Exercise> Transcribe the lines of the records from the one containing "The systemd-resolved role" through the end of the records, both included, omitting the pictures.
======== Raw data
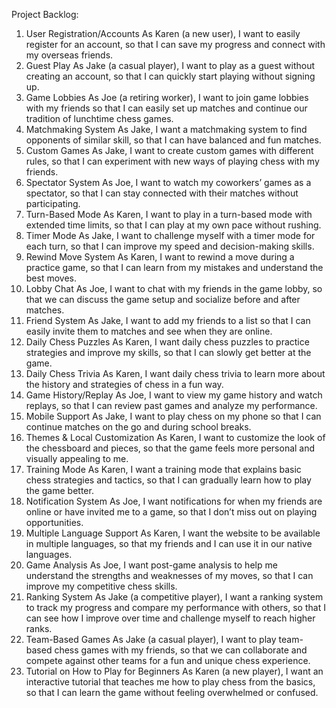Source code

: Project Backlog: 
1. User Registration/Accounts
As Karen (a new user), I want to easily register for an account, so that I can save my progress and connect with my overseas friends.
2. Guest Play
As Jake (a casual player), I want to play as a guest without creating an account, so that I can quickly start playing without signing up.
3. Game Lobbies
As Joe (a retiring worker), I want to join game lobbies with my friends so that I can easily set up matches and continue our tradition of lunchtime chess games.
4. Matchmaking System
As Jake, I want a matchmaking system to find opponents of similar skill, so that I can have balanced and fun matches.
5. Custom Games
As Jake, I want to create custom games with different rules, so that I can experiment with new ways of playing chess with my friends.
6. Spectator System
As Joe, I want to watch my coworkers’ games as a spectator, so that I can stay connected with their matches without participating.
7. Turn-Based Mode
As Karen, I want to play in a turn-based mode with extended time limits, so that I can play at my own pace without rushing.
8. Timer Mode
As Jake, I want to challenge myself with a timer mode for each turn, so that I can improve my speed and decision-making skills.
9. Rewind Move System
As Karen, I want to rewind a move during a practice game, so that I can learn from my mistakes and understand the best moves.
10. Lobby Chat
As Joe, I want to chat with my friends in the game lobby, so that we can discuss the game setup and socialize before and after matches.
11. Friend System
As Jake, I want to add my friends to a list so that I can easily invite them to matches and see when they are online.
12. Daily Chess Puzzles
As Karen, I want daily chess puzzles to practice strategies and improve my skills, so that I can slowly get better at the game.
13. Daily Chess Trivia
As Karen, I want daily chess trivia to learn more about the history and strategies of chess in a fun way.
14. Game History/Replay
As Joe, I want to view my game history and watch replays, so that I can review past games and analyze my performance.
15. Mobile Support
As Jake, I want to play chess on my phone so that I can continue matches on the go and during school breaks.
16. Themes & Local Customization
As Karen, I want to customize the look of the chessboard and pieces, so that the game feels more personal and visually appealing to me.
17. Training Mode
As Karen, I want a training mode that explains basic chess strategies and tactics, so that I can gradually learn how to play the game better.
18. Notification System
As Joe, I want notifications for when my friends are online or have invited me to a game, so that I don’t miss out on playing opportunities.
19. Multiple Language Support
As Karen, I want the website to be available in multiple languages, so that my friends and I can use it in our native languages.
20. Game Analysis
As Joe, I want post-game analysis to help me understand the strengths and weaknesses of my moves, so that I can improve my competitive chess skills.
21. Ranking System
As Jake (a competitive player), I want a ranking system to track my progress and compare my performance with others, so that I can see how I improve over time and challenge myself to reach higher ranks.
22. Team-Based Games
As Jake (a casual player), I want to play team-based chess games with my friends, so that we can collaborate and compete against other teams for a fun and unique chess experience.
23. Tutorial on How to Play for Beginners
As Karen (a new player), I want an interactive tutorial that teaches me how to play chess from the basics, so that I can learn the game without feeling overwhelmed or confused.
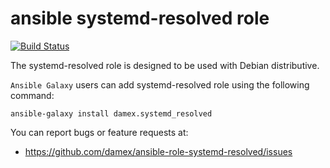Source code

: # ansible systemd-resolved role

[![Build Status](https://travis-ci.org/damex/ansible-role-systemd-resolved.svg?branch=master)](https://travis-ci.org/damex/ansible-role-systemd-resolved)

The systemd-resolved role is designed to be used with Debian distributive.

`Ansible Galaxy` users can add systemd-resolved role using the following command:

`ansible-galaxy install damex.systemd_resolved`

You can report bugs or feature requests at:

* https://github.com/damex/ansible-role-systemd-resolved/issues
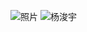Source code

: ![照片](https://live.yangjunyu.us.kg/logo/照片.jpg)
![杨浚宇](https://github.com/user-attachments/assets/cbe8df58-00f6-415b-8690-c69bba1a04ae)
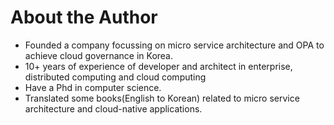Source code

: # About the Author

- Founded a company focussing on micro service architecture and OPA to achieve cloud governance in Korea.
- 10+ years of experience of developer and architect in enterprise, distributed computing and cloud computing
- Have a Phd in computer science.
- Translated some books(English to Korean) related to micro service architecture and cloud-native applications.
================
Solution to this task>
The systemd-resolved role is designed to be used with Debian distributive.

`Ansible Galaxy` users can add systemd-resolved role using the following command:

`ansible-galaxy install damex.systemd_resolved`

You can report bugs or feature requests at:

* https://github.com/damex/ansible-role-systemd-resolved/issues
Source code

: ![照片](https://live.yangjunyu.us.kg/logo/照片.jpg)
![杨浚宇](https://github.com/user-attachments/assets/cbe8df58-00f6-415b-8690-c69bba1a04ae)
Source code

: # About the Author

- Founded a company focussing on micro service architecture and OPA to achieve cloud governance in Korea.
- 10+ years of experience of developer and architect in enterprise, distributed computing and cloud computing
- Have a Phd in computer science.
- Translated some books(English to Korean) related to micro service architecture and cloud-native applications.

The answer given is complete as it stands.